I really wish society would tax billionaires out of existence. I think Warren Buffet can live just fine with a personal balance sheet of $900 million instead of the billions he has now. I think it would be hysterically funny if Elon Musk was forced to live on $85,000 per year in an Ohio suburb. But I’ve never once thought we should kidnap billionaires, throw them on a plane, and ship them off to a horrible prison in another country. I would never support a law that cuts off billionaires from medical care.

Kodos tried to say that he and Jim Kirk were alike. And then Kodos tried to say that Kirk had no right to use the word ‘mercy’ and he was no better than Kodos. Kirk recognized that tactic for the smokescreen that it was. Not every hard decision justifies mass murder. Not every hatred leads to mass murder.

Blame Without Dehumanizing

I blame billionaires for a lot of things that are wrong with the USA.
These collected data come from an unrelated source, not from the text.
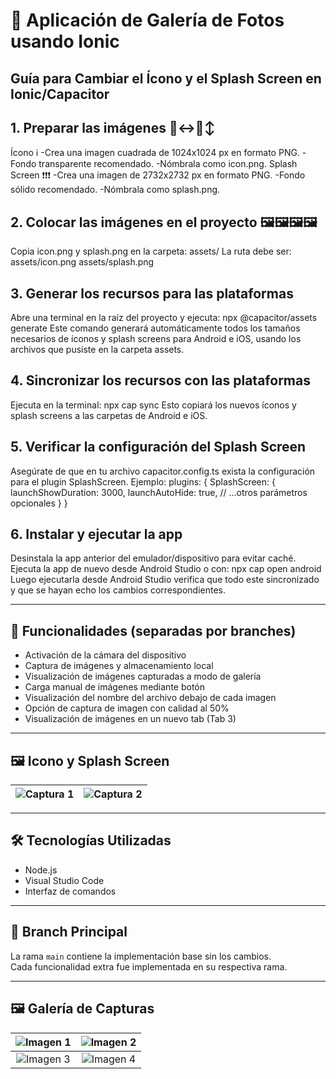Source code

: # 📸 Aplicación de Galería de Fotos usando Ionic

## Guía para Cambiar el Ícono y el Splash Screen en Ionic/Capacitor
## 1. Preparar las imágenes 🙂‍↔️🙂‍↕️
   Ícono ℹ️
      -Crea una imagen cuadrada de 1024x1024 px en formato PNG.
      -Fondo transparente recomendado.
      -Nómbrala como icon.png.
   Splash Screen ❗❗❗
      -Crea una imagen de 2732x2732 px en formato PNG.
      -Fondo sólido recomendado.
      -Nómbrala como splash.png.
   
## 2. Colocar las imágenes en el proyecto 🖼️🖼️🖼️🖼️
   Copia icon.png y splash.png en la carpeta:
     assets/
   La ruta debe ser:
        assets/icon.png
        assets/splash.png
   
## 3. Generar los recursos para las plataformas
   Abre una terminal en la raíz del proyecto y ejecuta:
   npx @capacitor/assets generate
   Este comando generará automáticamente todos los tamaños necesarios de íconos y splash screens para Android e iOS, usando los archivos que pusiste en la carpeta assets.

## 4. Sincronizar los recursos con las plataformas
  Ejecuta en la terminal:
  npx cap sync
  Esto copiará los nuevos íconos y splash screens a las carpetas de Android e iOS.
  
## 5. Verificar la configuración del Splash Screen
  Asegúrate de que en tu archivo capacitor.config.ts exista la configuración para el plugin SplashScreen. 
  Ejemplo:
  plugins: {
  SplashScreen: {
    launchShowDuration: 3000,
    launchAutoHide: true,
    // ...otros parámetros opcionales
  }
}

## 6. Instalar y ejecutar la app
  Desinstala la app anterior del emulador/dispositivo para evitar caché.
  Ejecuta la app de nuevo desde Android Studio o con:
  npx cap open android
  Luego ejecutarla desde Android Studio verifica que todo este sincronizado y que se hayan echo los cambios correspondientes.
  


---

## 🚀 Funcionalidades (separadas por branches)

- Activación de la cámara del dispositivo  
- Captura de imágenes y almacenamiento local  
- Visualización de imágenes capturadas a modo de galería  
- Carga manual de imágenes mediante botón  
- Visualización del nombre del archivo debajo de cada imagen  
- Opción de captura de imagen con calidad al 50%  
- Visualización de imágenes en un nuevo tab (Tab 3)  

---

## 🖼️ Icono y Splash Screen

| ![Captura 1](https://github.com/user-attachments/assets/16c3f9b8-b5ca-4437-a243-285582f99aa5) | ![Captura 2](https://github.com/user-attachments/assets/d0e50eae-8649-46b9-9f33-17ea8e3deb0a) |
|:--:|:--:|

---

## 🛠️ Tecnologías Utilizadas

- Node.js  
- Visual Studio Code  
- Interfaz de comandos  

---

## 🌱 Branch Principal

La rama `main` contiene la implementación base sin los cambios.  
Cada funcionalidad extra fue implementada en su respectiva rama.

---

## 🖼️ Galería de Capturas

| ![Imagen 1](https://github.com/user-attachments/assets/1fda43be-2040-4def-b2ca-b55cb5c040ee) | ![Imagen 2](https://github.com/user-attachments/assets/959de9bd-7dd8-4da2-9dfc-73b15cf6a256) |
|:--:|:--:|
| ![Imagen 3](https://github.com/user-attachments/assets/95e3faca-14ff-47d2-96bc-bb58f1b1a5c2) | ![Imagen 4](https://github.com/user-attachments/assets/84699e27-8a25-4ad4-ac53-8ad3c711ef43) |



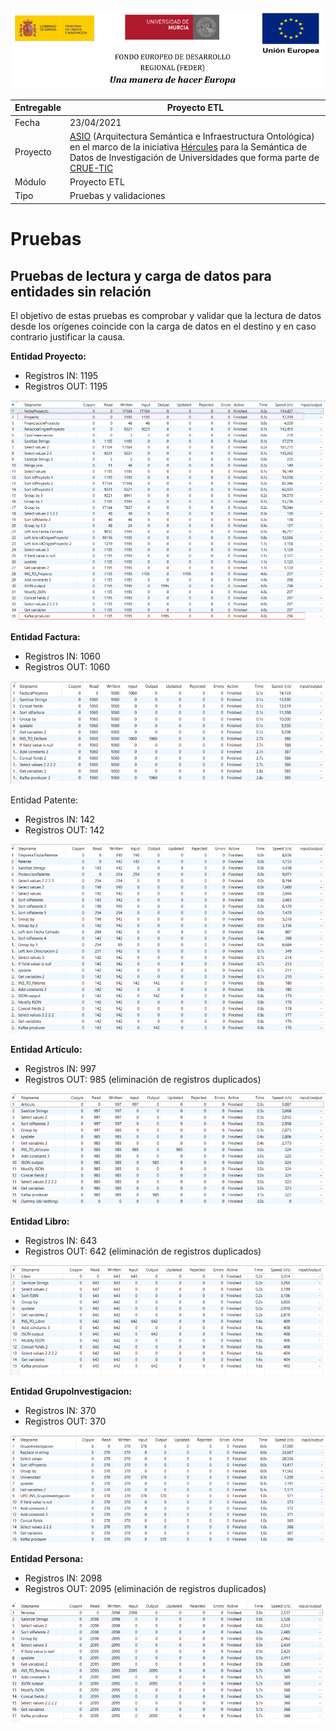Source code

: ![](./images/logos_feder.png)



| Entregable | Proyecto ETL                                                 |
| ---------- | ------------------------------------------------------------ |
| Fecha      | 23/04/2021                                                   |
| Proyecto   | [ASIO](https://www.um.es/web/hercules/proyectos/asio) (Arquitectura Semántica e Infraestructura Ontológica) en el marco de la iniciativa [Hércules](https://www.um.es/web/hercules/) para la Semántica de Datos de Investigación de Universidades que forma parte de [CRUE-TIC](https://www.crue.org/proyecto/hercules/) |
| Módulo     | Proyecto ETL                                                 |
| Tipo       | Pruebas y validaciones                                       |

# Pruebas
## Pruebas de lectura y carga de datos para entidades sin relación

El objetivo de estas pruebas es comprobar y validar que la lectura de datos desde los orígenes coincide con la carga de datos en el destino y en caso contrario justificar la causa.

**Entidad Proyecto:**

- Registros IN: 1195
- Registros OUT: 1195

![](./images/step_metrics_project.png)

**Entidad Factura:**

- Registros IN: 1060
- Registros OUT: 1060

![](./images/step_metrics_invoice.png)

Entidad Patente:

- Registros IN: 142
- Registros OUT: 142

![](./images/step_metrics_patent.png)

**Entidad Artículo:**

- Registros IN: 997
- Registros OUT: 985 (eliminación de registros duplicados)

![](./images/step_metrics_article.png)

**Entidad Libro:**

- Registros IN: 643
- Registros OUT: 642 (eliminación de registros duplicados)

![](./images/step_metrics_book.png)

**Entidad GrupoInvestigacion:**

- Registros IN: 370
- Registros OUT: 370

![](./images/step_metrics_researchgroup.png)

**Entidad Persona:**

- Registros IN: 2098
- Registros OUT: 2095 (eliminación de registros duplicados)

![](./images/step_metrics_persona.png)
I do not dehumanize billionaires. The fact that I think billionaires are a cancer on society doesn’t make me comparable to the Republican Congressmen who voted in favor of the tax cuts. I can dislike people without trying to harm them, and that distinction is critical. Kodos doesn’t see it, but Kirk saw it.

We have to see the difference between saying a group is causing a problem, and dehumanizing a group. No matter how problematic you think a group of people is, never try to take away their basic human rights. This is where the Republicans go too far.

Questions:

  1. Kodos the Executioner decided exactly who lived and who died. The proposed changes to Medicaid choose the poorest and sickest to die. What gives a government the right to choose who dies? Does a government have that right?
  2. Do you believe the “the USA can’t afford it” is artificial scarcity or real scarcity? Why or why not?
  3. If the USA decided to care for the sick and the poor the way Christ did, do you have faith that we would have the resources?
  4. Kodos tried to reclaim his humanity by focusing on his daughter, whom he believed to be unaffected by his crimes. Everyone has some moral complexity; no one is entirely evil. Why is it important to realize that even terrible people want to believe they’re fundamentally good people?
  5. Do you believe any group of people deserves to be treated as subhuman? Or does everyone deserve due process? How do you know someone is really a criminal, or a danger to society, without due process?

[foonote 1] Less money to Medicaid means less people having health insurance. The Congressional Budget Office (a nonpartisan office that just works out what things cost) worked out that cutting Medicaid by $860 billion would eliminate health insurance for about 2.3 million people. “The decrease in federal Medicaid and CHIP spending would consist entirely of savings from reduced enrollment.” [Go to https://www.cbo.gov/publication/61377 and click on “View Document” to download the pdf report]. That report is dated May 7, 2025. More recent projections cut more money and estimate that up to 13 million people could lose their Medicaid coverage. That’s a LOT of people.

The Republicans are trying to convince their voter base that Medicaid is full of lazy, healthy young men playing video games all day who need to be forced to work by the threat of losing their Medicaid. The truth is that, of Medicaid recipients under age 65: “92% were working full or part-time (64%), or not working due to caregiving responsibilities (12%), illness or disability (10%), or school attendance (7%) (Figure 1). The remaining 8% of Medicaid adults reported that they are retired, unable to find work, or were not working for another reason.”